TEXT SECTION.
'''
Heaven on Fire

Staying in Cranbrook, BC as my last waypoint before getting into Vancouver meant that taking the Trans-Canada Highway (BC-1) which heads through Calgary (to the North) wasn’t ideal.  BC-3, which spends most of its time West of Cranbrook in the mountains grazing the Canada-U.S. border, was the most direct route, and checking google maps revealed what looked to be an engaging drive as I don’t think that highway knows what a straight line even is.

Background: I like driving.  I like engaging drives.  They are one of my preferred pastimes.  I had hopes this would be awesome.

Drive-time predictions placed me behind the wheel for at least nine-and-a-half hours.  And as I would come to find out, they were the easiest ten hours of driving I would put in for the entirety of the trip.

Earlier on, when driving through Arizona and into New Mexico, some of the best moments on the road were the sorts of Surprise! and Ah! that would occur as the highway would come around some foothills and reveal a scene of valleys, plateaus, mountain ranges, and roadways all bathed in pastellic sand hues that gave a sense of perpetual autumn.  It felt orchestrated, as if the natural beauty of it all was far too wonderful to be natural.  And it is in this way that the trip from Cranbrook to Vancouver was ten hours of visual orchestra.  And some fire.

That isn’t a cloud causing the Jesus rays that can be seen in the lead photo; that’s smoke.  This was the summer of 2018 where British Columbia (and Northern California) would experience some of the worst and most destructive wildfire outbreaks in their recorded history.  For example, here’s a shot a week or so later in Vancouver:

IMG_7107

The wildfire I came across while on BC-3 was just South of Cawston and Keremeos, still about four hours East of Vancouver, and it was small relative to the other BC wildfires whose smoke the wind would bring into Vancouver.
'''
WHAT TO DO. Please carry on the account of the drive from Cranbrook to Vancouver above, starting right after its last sentence.

GIVEN RECORDS.
'''
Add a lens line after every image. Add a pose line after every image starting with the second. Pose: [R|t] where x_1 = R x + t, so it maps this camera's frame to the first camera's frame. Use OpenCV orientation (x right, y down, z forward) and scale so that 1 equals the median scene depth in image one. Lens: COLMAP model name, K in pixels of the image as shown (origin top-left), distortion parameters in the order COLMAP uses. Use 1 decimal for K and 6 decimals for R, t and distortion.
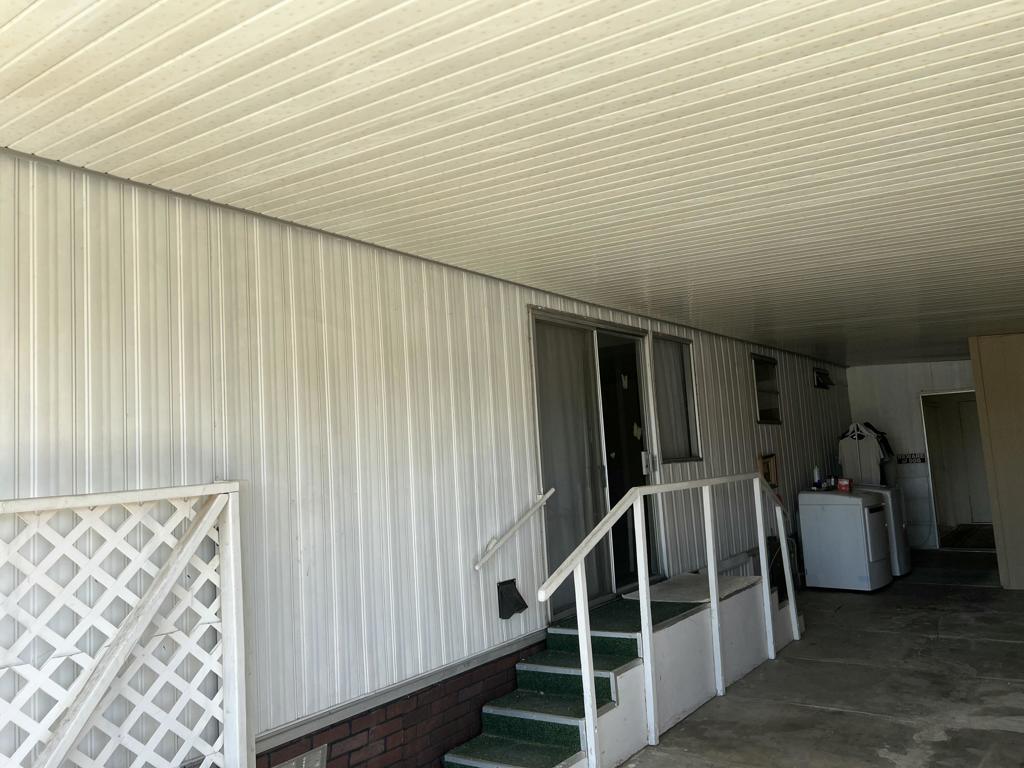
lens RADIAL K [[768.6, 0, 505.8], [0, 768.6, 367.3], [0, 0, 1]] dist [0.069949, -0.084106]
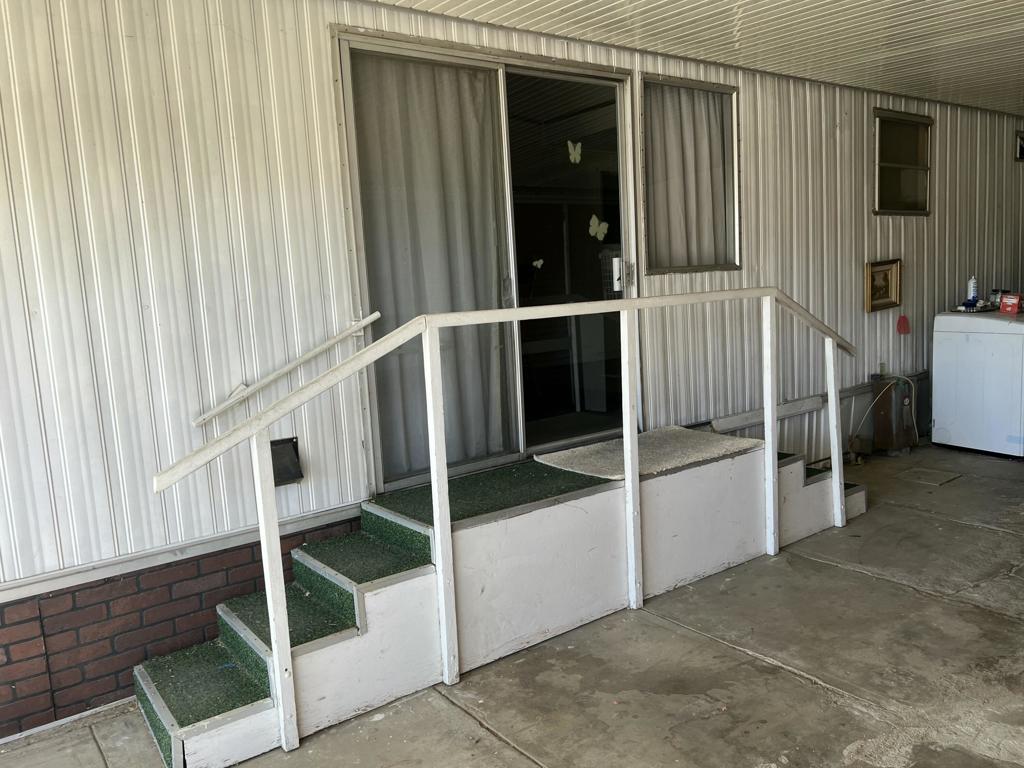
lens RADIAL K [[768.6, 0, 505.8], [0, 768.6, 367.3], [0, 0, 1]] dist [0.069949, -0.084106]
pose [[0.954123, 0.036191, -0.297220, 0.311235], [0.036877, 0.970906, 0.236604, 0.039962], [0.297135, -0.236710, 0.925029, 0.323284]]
'''
'''
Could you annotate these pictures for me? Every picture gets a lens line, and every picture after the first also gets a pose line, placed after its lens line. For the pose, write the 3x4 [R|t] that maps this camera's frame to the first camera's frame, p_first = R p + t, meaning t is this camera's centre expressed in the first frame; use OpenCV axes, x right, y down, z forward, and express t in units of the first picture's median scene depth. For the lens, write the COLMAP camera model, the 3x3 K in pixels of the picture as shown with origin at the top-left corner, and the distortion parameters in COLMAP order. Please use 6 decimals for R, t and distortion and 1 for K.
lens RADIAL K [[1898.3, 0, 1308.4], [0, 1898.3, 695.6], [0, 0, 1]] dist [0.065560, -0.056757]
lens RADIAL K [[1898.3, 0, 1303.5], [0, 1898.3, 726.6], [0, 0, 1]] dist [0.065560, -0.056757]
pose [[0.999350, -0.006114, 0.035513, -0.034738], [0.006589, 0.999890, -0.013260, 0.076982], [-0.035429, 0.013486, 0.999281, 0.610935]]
'''
EXPECTED ANSWER.
Besides that moment of being dystopically awestruck, the trip along BC-3 was otherwise one of the best.  I’ve recommended it to other people; it was the first thing I talked about with my parents after letting them know I had arrived in Vancouver; I’ve made this post specifically to address it.  The only downside was some of the passing lanes.  For stretches, it’s a one-lane highway with the intermittent passing lane for slower traffic to allow cars to get by.  But they wouldn’t forfeit their position and move over to the slow lane, so I attempted passing on the right [for shame!] and quickly found out why: the slow lane was like a gravel trap.  My hypothesis is that any wintertime road clearing focused solely on the singular, primary lane of travel.  This then turned the occasional slow lane into just a snowbank, including whatever all sediment went with it.  The snow melts; the sediment remains.  Thus, no one takes the slow lane.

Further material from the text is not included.